UK conservation charity

Save the Elephants (STE) is a research and conservation organization, founded in 1993 by Iain Douglas-Hamilton. It is a UK-registered charity headquartered in Nairobi, with its principal research station in Samburu National Reserve in northern Kenya.

STE's mission is to secure a future for elephants and sustain the beauty and ecological integrity of the places they live, to promote man's delight in their intelligence and the diversity of their world, and to develop a tolerant relationship between the two species.

The elephants of Samburu are now one of the best-studied elephant populations in the world, with detailed histories of almost 1,000 individuals and their interactions over the last 29 years. Data from their behaviour and population dynamics have allowed scientists to understand the impacts of the ivory poaching crisis on populations across Africa.

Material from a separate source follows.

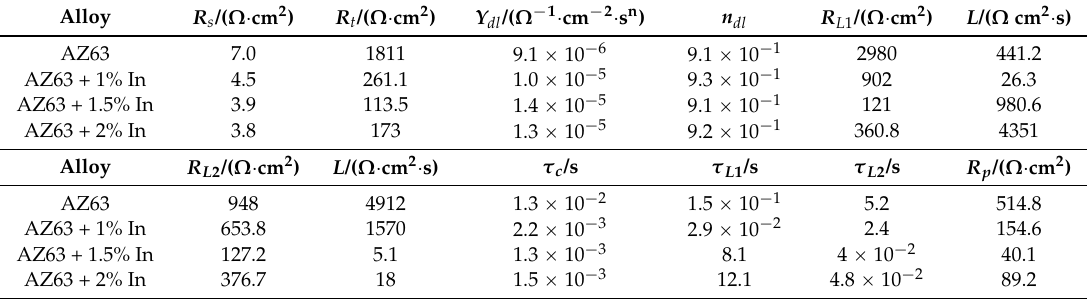
Table 3. Electrochemical parameters of AZ63 and AZ63I alloys obtained by fitting the electrochemical impedance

STE utilizes radio and GPS tracking to collect real-time information on elephants' movements, which is used in efforts to protect herds from poachers. In addition, the long-term data is used to influence landscape planning with respect to elephant habitats.

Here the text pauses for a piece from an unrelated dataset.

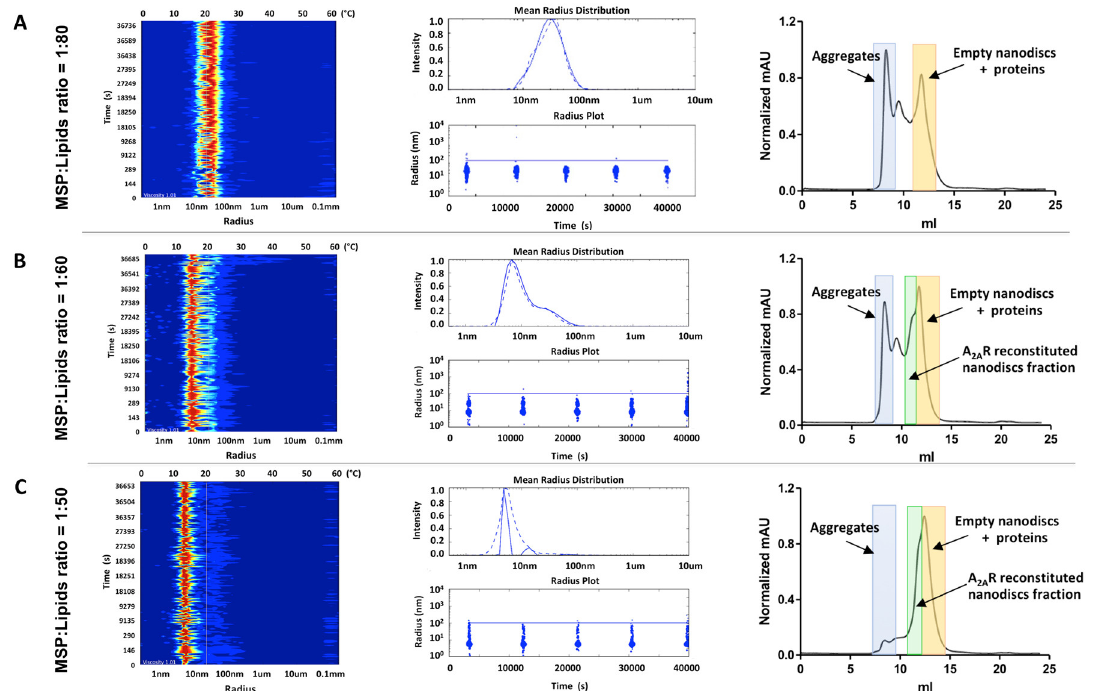
Figure 4. In situ DLS analysis of three A 2A R-POCP: POPG nanodisc samples produced with different MSP:lipid ratios. The MSP:lipid ratios were 1:80 ( A ), 1:60 ( B ) and 1:50 ( C ). The left panels show the size distribution plot in the form of a signal heat map followed by the in situ analysis panel showing the graphs of the radius distribution and radial distribution plot (the blue spot diameter represents the relative scattered light intensity of the detected particles in arbitrary units) for each of the ratios. The corresponding SEC chromatograms for each MSP:lipid nanodisc samples are shown on the right hand side.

In 2013, STE launched the Elephant Crisis Fund, run jointly with the Wildlife Conservation Network. Its stated goal is to support organizations that aim to reduce the elephant poaching and trafficking of ivory. Since then, the ECF has funded 104 partners, conducting 415 projects in 44 countries across Africa and Asia. According to the organization, 100% of the funds raised have been directed to field projects.